## DATA EXTRACTS
== Segment start ==

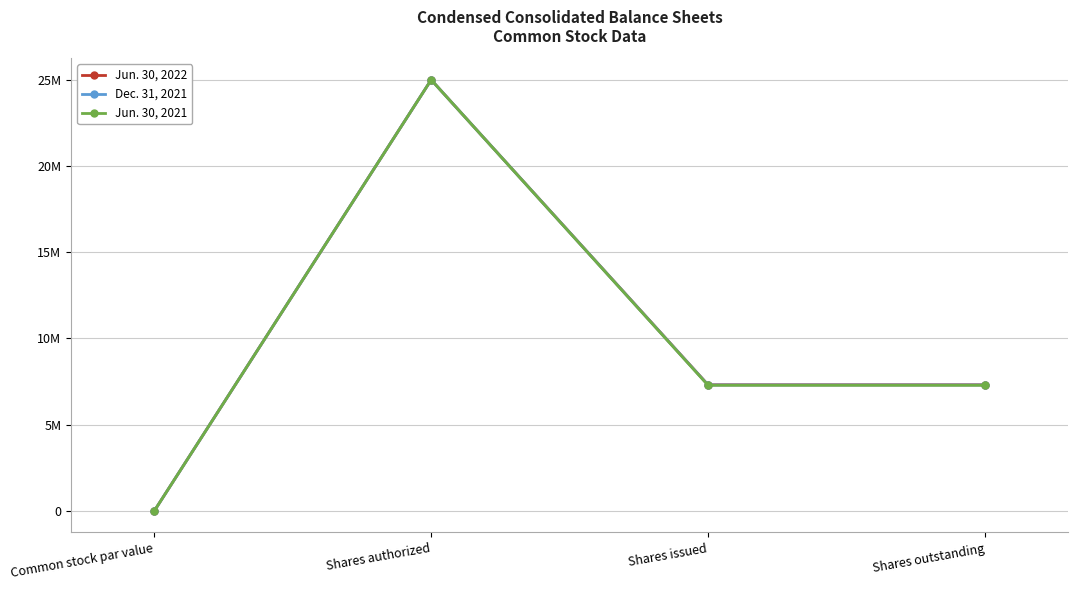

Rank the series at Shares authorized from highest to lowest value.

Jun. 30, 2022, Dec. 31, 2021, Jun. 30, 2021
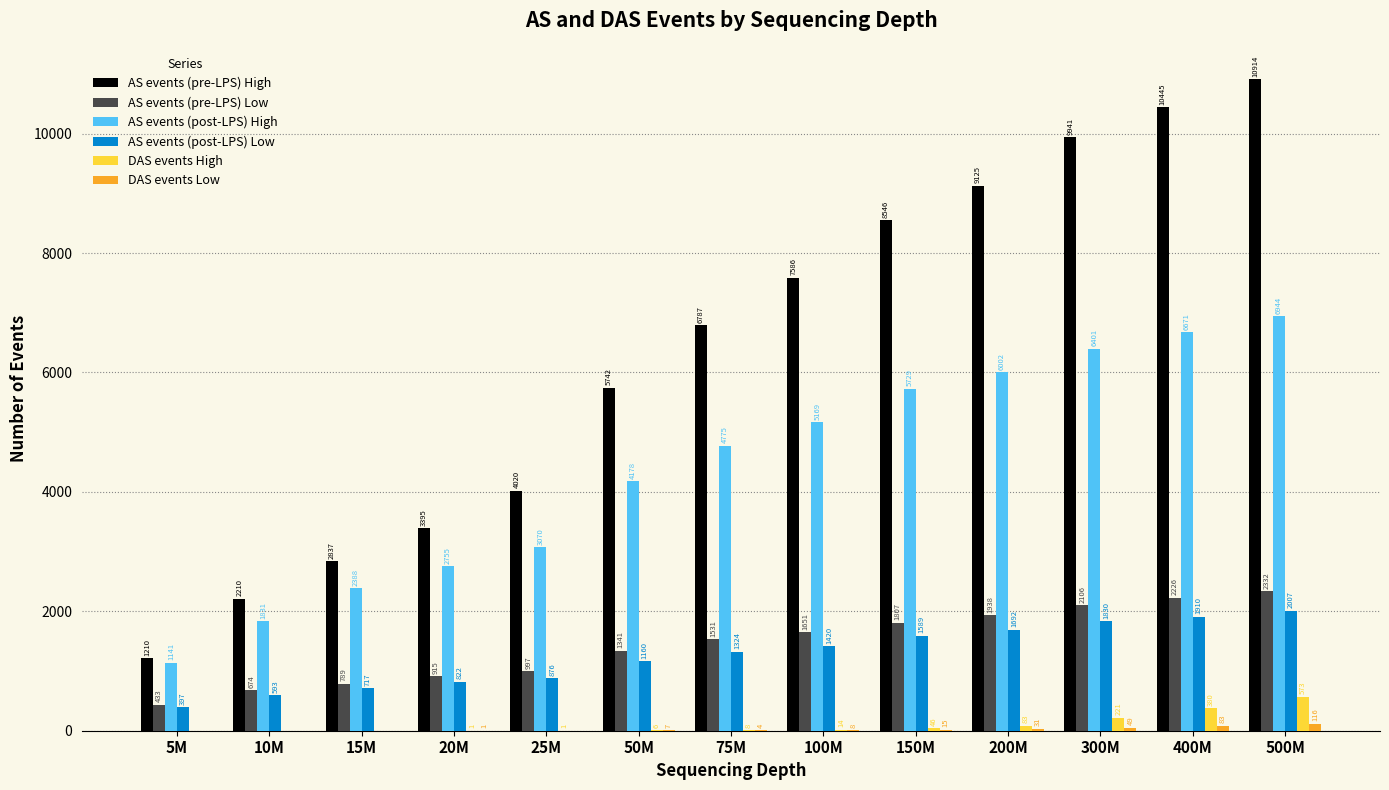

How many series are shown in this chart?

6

== Segment end ==
== Segment start ==

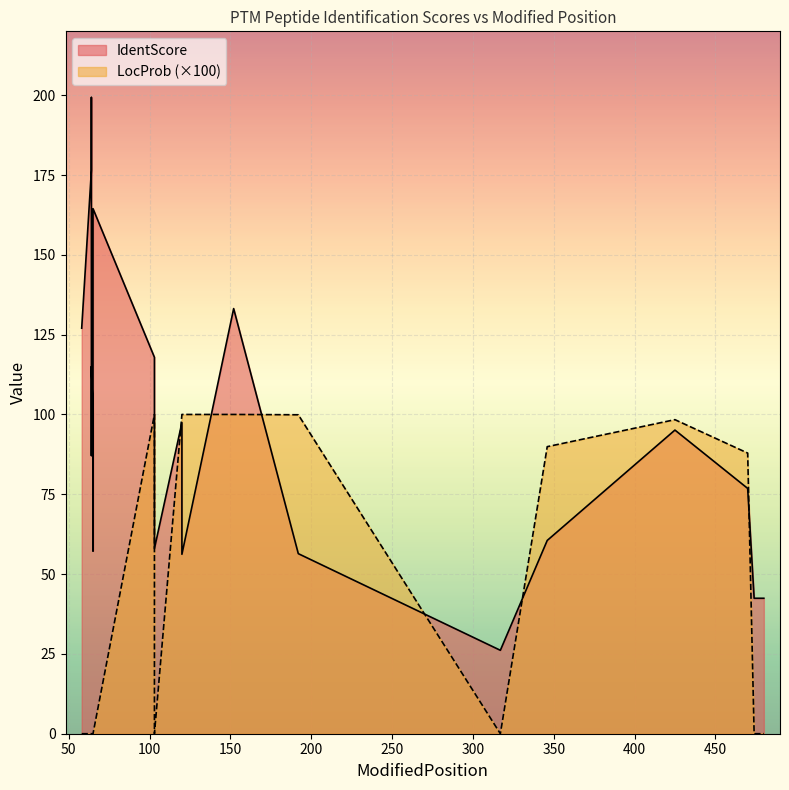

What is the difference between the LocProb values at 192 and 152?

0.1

== Segment end ==

## ABOUT THIS EXERCISE
Lay out the records from the line with "Rank the series" to the line with "How many series are shown in this chart?", both included, as a Markdown table with the columns Entry and Wording. Number each row in Entry, and leave out blank lines and pictures.

## ANSWER SECTION
| Entry | Wording |
|---|---|
| 1 | Rank the series at Shares authorized from highest to lowest value. |
| 2 | Jun. 30, 2022, Dec. 31, 2021, Jun. 30, 2021 |
| 3 | How many series are shown in this chart? |